The dab is the flatfish nobody photographs. It lies camouflaged on clean Cornish sand, plainer than a plaice and overlooked because of it, and a fresh one off the grill changes minds quickly. Give one a fair hearing and it quietly wins you over.
How to spot it
A dab is a right-eyed flatfish, both eyes on the upper side, dressed in a soft pale brown with none of the orange spots that mark out a plaice. Run a finger down the flank and you will feel the skin is rough one way, like a cat's tongue. The surest tell, though, is the lateral line: on a dab it loops up in a clear semicircle over the pectoral fin, where a plaice runs almost straight. Lay the two side by side and the dab is the paler, plainer one. Most run a tidy 20-25cm, a hand-span of fish that is easy to underrate until you have eaten one.
Where it lives
Dab are bottom-dwellers that want clean, open ground: fine sand and small pebble out beyond the breakers, never rough rock or thick weed. You will find them along sandy beaches and around the mouths of rivers and estuaries off Cornwall, and they think nothing of pushing up into brackish, half-fresh water well inside a river system. From early spring they shift inshore in numbers, and that is when a shore angler standing on a quiet sandy mark has the best of them.
Catching it
A plain ledger rig fished hard on the bottom is the standard approach, baited with sand eel, sprat, mackerel or mollusc. If you would rather keep busy, drag a baited plaice spoon slowly across the sand: the flash and the disturbance pull dab in to investigate. Keep your eyes on the rod tip, because a dab bite is a small, polite knock that is easily missed. Minimum landing sizes vary by district, but a dab under about 15cm is barely worth the bother, so let the little ones go back. Early spring into the warmer months is the inshore peak; take a couple for the pan and leave the ground tidy for the next tide.
In the kitchen
Dab is at its best the day it is caught and goes downhill faster than most, so cook it fresh. The flesh is flaky and mild, lighter than plaice, and it suits being grilled whole, skin on, four or five minutes a side with a knob of butter until it lifts off the bone. If you want fillets, lay the fish dark-side up, cut around the head and down the spine, then slide a thin flexible knife over the bones from the centre out, taking two fillets a side; the small ones are a job for a steady hand. A fried dab fillet in brown bread with a smear of tartare is a proper Cornish lunch. It is light, lean eating too, the sort of quiet supper you feel all the better for.
Related guides and gear
FAQs
Quick fish questions
Short answers for the questions families and coastal readers often ask first.
Can you eat dab fish?
Yes, and you should. Dab gives flaky, mild white flesh that makes good eating cooked fresh. It is lighter than plaice and not at all strong, so it suits anyone who likes their flatfish understated. Just cook it the day you get it, because dab does not keep well.

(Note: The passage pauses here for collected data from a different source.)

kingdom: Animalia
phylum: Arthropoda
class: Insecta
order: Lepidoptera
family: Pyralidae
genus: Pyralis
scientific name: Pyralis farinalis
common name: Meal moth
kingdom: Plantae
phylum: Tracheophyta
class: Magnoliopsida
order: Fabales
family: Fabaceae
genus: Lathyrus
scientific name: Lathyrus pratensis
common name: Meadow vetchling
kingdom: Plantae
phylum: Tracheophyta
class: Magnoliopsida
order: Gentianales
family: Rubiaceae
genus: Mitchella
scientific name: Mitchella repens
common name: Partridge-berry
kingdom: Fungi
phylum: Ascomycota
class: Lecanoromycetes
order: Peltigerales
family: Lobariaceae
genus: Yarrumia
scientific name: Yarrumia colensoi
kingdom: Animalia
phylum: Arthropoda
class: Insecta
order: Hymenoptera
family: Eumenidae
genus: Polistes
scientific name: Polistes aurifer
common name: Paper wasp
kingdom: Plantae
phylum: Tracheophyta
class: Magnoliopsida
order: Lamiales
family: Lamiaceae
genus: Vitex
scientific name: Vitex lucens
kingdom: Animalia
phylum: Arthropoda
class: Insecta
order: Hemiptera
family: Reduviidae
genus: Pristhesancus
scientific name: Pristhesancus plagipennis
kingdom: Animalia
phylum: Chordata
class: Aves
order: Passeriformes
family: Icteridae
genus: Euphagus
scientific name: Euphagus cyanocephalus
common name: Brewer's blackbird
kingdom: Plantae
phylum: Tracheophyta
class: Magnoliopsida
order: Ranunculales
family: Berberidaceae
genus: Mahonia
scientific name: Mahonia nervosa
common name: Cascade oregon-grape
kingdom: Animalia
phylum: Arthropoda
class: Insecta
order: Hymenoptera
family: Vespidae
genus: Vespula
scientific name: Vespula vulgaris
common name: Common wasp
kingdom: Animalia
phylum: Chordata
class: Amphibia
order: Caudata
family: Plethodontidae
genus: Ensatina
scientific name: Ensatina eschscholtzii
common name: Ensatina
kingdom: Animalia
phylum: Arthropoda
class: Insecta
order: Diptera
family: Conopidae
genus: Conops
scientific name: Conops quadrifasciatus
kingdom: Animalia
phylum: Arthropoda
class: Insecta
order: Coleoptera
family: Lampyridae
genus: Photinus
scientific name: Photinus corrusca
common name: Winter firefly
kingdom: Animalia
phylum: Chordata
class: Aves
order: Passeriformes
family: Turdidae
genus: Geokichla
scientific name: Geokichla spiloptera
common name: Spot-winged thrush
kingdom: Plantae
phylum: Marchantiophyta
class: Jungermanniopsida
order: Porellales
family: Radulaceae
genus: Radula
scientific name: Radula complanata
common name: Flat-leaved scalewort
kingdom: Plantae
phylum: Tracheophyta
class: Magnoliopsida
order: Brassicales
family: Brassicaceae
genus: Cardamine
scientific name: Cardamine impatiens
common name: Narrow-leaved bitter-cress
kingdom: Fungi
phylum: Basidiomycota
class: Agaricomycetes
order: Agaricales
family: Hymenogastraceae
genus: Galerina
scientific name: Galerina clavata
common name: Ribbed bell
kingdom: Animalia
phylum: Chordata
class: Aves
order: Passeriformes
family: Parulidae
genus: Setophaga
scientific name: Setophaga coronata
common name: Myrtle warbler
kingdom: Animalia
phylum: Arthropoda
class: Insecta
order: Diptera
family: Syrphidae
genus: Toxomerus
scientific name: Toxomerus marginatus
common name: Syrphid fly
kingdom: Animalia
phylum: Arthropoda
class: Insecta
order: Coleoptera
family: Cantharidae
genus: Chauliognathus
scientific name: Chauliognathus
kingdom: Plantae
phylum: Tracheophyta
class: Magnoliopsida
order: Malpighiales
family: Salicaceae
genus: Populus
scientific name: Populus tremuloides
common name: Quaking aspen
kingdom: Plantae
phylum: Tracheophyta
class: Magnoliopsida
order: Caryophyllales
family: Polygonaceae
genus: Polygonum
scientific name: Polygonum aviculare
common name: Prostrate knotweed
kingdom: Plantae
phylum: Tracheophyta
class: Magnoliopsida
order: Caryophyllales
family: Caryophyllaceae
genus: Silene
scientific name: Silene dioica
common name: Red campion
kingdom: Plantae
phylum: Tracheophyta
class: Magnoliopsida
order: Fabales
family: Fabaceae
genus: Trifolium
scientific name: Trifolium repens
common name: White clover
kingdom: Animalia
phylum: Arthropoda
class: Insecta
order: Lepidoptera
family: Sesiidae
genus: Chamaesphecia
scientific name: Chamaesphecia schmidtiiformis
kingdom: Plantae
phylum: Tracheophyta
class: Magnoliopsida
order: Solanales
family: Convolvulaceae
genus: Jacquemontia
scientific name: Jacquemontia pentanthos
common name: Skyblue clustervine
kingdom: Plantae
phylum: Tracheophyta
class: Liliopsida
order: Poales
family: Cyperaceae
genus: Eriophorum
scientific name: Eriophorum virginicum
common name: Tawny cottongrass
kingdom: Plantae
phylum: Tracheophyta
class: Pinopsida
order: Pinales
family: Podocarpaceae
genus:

What does dab fish taste like?
Dab has a mild, clean flavour and a soft, flaky texture, gentler than plaice or sole. There is nothing strong or 'fishy' about it, which is exactly why it suits plain cooking: grilled whole with butter and lemon, or filleted and fried in breadcrumbs.
How do you tell a dab from a plaice?
Look at the colour and the lateral line. A dab is a soft, even brown with no orange spots, and its lateral line loops up in a clear semicircle over the pectoral fin. A plaice has bold orange spots and a far straighter line. A dab's skin also feels rough, like fine sandpaper.
How do you fillet a dab?
Lay it dark-side up, cut around the head and straight down the backbone, then run a thin, flexible knife over the rib bones from the spine outwards to free each fillet, two a side. They are small, so go slowly. Many people skip filleting altogether and just grill a dab whole.
What is the size limit for dab in the UK?
There is no single national minimum; landing sizes are set locally by each Inshore Fisheries and Conservation Authority and commonly sit around 15cm (Cornwall IFCA is 15cm). Check your local IFCA rules before keeping any, and as a rule of thumb return anything much under a hand-span to grow on.
Where can you catch dab from the shore?
Fish clean sandy beaches and the mouths of rivers and estuaries, over sand and fine pebble beyond the breakers. Dab favour soft, open ground and will even venture into brackish water, so avoid rough rock or heavy weed, where you simply will not find them.
What is the best bait for dab fishing?
Dab take small, fresh sea baits readily: sand eel, sprat, mackerel strip or mollusc all work on a plain ledger rig. Fish them hard on clean sand and watch the rod tip, as a dab bite is a small, polite knock that's easy to miss.